| THE TASK |
Your task is to give the data again, exactly, with every line intact.

:: EXCERPTED DATA ::

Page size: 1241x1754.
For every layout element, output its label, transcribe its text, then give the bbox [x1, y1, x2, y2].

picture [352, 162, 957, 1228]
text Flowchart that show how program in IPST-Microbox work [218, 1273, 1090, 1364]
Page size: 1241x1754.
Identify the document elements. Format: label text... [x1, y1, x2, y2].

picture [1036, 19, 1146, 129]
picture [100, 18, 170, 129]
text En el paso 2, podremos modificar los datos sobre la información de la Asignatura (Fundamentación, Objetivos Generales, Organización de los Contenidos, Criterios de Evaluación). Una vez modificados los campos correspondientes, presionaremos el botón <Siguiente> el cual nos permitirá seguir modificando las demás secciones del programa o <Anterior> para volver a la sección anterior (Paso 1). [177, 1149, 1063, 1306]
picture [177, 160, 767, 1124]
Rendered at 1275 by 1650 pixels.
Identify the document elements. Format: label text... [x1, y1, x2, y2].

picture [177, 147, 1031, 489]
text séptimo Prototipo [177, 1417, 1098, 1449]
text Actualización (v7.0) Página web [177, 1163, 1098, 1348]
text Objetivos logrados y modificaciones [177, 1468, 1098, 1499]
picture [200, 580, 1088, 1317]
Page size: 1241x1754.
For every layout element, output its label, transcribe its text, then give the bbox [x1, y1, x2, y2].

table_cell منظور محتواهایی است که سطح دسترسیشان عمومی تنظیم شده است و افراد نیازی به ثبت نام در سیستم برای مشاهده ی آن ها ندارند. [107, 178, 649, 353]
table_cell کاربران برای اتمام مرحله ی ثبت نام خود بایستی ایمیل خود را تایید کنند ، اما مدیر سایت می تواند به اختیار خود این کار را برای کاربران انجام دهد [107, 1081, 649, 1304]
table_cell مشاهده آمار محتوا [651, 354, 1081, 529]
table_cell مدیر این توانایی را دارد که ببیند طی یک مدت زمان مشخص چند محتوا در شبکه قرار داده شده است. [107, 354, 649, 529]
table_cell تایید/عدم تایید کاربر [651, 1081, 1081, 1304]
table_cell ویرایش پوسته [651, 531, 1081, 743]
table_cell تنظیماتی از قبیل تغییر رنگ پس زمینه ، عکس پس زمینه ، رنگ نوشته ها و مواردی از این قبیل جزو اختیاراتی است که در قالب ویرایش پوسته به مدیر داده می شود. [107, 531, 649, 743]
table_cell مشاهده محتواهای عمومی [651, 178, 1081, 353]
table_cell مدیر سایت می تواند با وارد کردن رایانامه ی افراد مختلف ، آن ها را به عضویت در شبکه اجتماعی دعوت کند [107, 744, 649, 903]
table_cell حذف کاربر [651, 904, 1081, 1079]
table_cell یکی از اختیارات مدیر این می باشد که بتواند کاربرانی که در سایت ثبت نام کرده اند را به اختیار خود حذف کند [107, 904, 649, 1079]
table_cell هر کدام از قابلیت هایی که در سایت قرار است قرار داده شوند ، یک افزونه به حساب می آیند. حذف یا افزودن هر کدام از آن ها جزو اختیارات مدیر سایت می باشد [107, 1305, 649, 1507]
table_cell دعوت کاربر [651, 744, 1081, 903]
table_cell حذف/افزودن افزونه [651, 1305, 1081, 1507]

:::

| EXPECTED ANSWER |
Page size: 1241x1754.
For every layout element, output its label, transcribe its text, then give the bbox [x1, y1, x2, y2].

picture [352, 162, 957, 1228]
text Flowchart that show how program in IPST-Microbox work [218, 1273, 1090, 1364]
Page size: 1241x1754.
Identify the document elements. Format: label text... [x1, y1, x2, y2].

picture [1036, 19, 1146, 129]
picture [100, 18, 170, 129]
text En el paso 2, podremos modificar los datos sobre la información de la Asignatura (Fundamentación, Objetivos Generales, Organización de los Contenidos, Criterios de Evaluación). Una vez modificados los campos correspondientes, presionaremos el botón <Siguiente> el cual nos permitirá seguir modificando las demás secciones del programa o <Anterior> para volver a la sección anterior (Paso 1). [177, 1149, 1063, 1306]
picture [177, 160, 767, 1124]
Rendered at 1275 by 1650 pixels.
Identify the document elements. Format: label text... [x1, y1, x2, y2].

picture [177, 147, 1031, 489]
text séptimo Prototipo [177, 1417, 1098, 1449]
text Actualización (v7.0) Página web [177, 1163, 1098, 1348]
text Objetivos logrados y modificaciones [177, 1468, 1098, 1499]
picture [200, 580, 1088, 1317]
Page size: 1241x1754.
For every layout element, output its label, transcribe its text, then give the bbox [x1, y1, x2, y2].

table_cell منظور محتواهایی است که سطح دسترسیشان عمومی تنظیم شده است و افراد نیازی به ثبت نام در سیستم برای مشاهده ی آن ها ندارند. [107, 178, 649, 353]
table_cell کاربران برای اتمام مرحله ی ثبت نام خود بایستی ایمیل خود را تایید کنند ، اما مدیر سایت می تواند به اختیار خود این کار را برای کاربران انجام دهد [107, 1081, 649, 1304]
table_cell مشاهده آمار محتوا [651, 354, 1081, 529]
table_cell مدیر این توانایی را دارد که ببیند طی یک مدت زمان مشخص چند محتوا در شبکه قرار داده شده است. [107, 354, 649, 529]
table_cell تایید/عدم تایید کاربر [651, 1081, 1081, 1304]
table_cell ویرایش پوسته [651, 531, 1081, 743]
table_cell تنظیماتی از قبیل تغییر رنگ پس زمینه ، عکس پس زمینه ، رنگ نوشته ها و مواردی از این قبیل جزو اختیاراتی است که در قالب ویرایش پوسته به مدیر داده می شود. [107, 531, 649, 743]
table_cell مشاهده محتواهای عمومی [651, 178, 1081, 353]
table_cell مدیر سایت می تواند با وارد کردن رایانامه ی افراد مختلف ، آن ها را به عضویت در شبکه اجتماعی دعوت کند [107, 744, 649, 903]
table_cell حذف کاربر [651, 904, 1081, 1079]
table_cell یکی از اختیارات مدیر این می باشد که بتواند کاربرانی که در سایت ثبت نام کرده اند را به اختیار خود حذف کند [107, 904, 649, 1079]
table_cell هر کدام از قابلیت هایی که در سایت قرار است قرار داده شوند ، یک افزونه به حساب می آیند. حذف یا افزودن هر کدام از آن ها جزو اختیارات مدیر سایت می باشد [107, 1305, 649, 1507]
table_cell دعوت کاربر [651, 744, 1081, 903]
table_cell حذف/افزودن افزونه [651, 1305, 1081, 1507]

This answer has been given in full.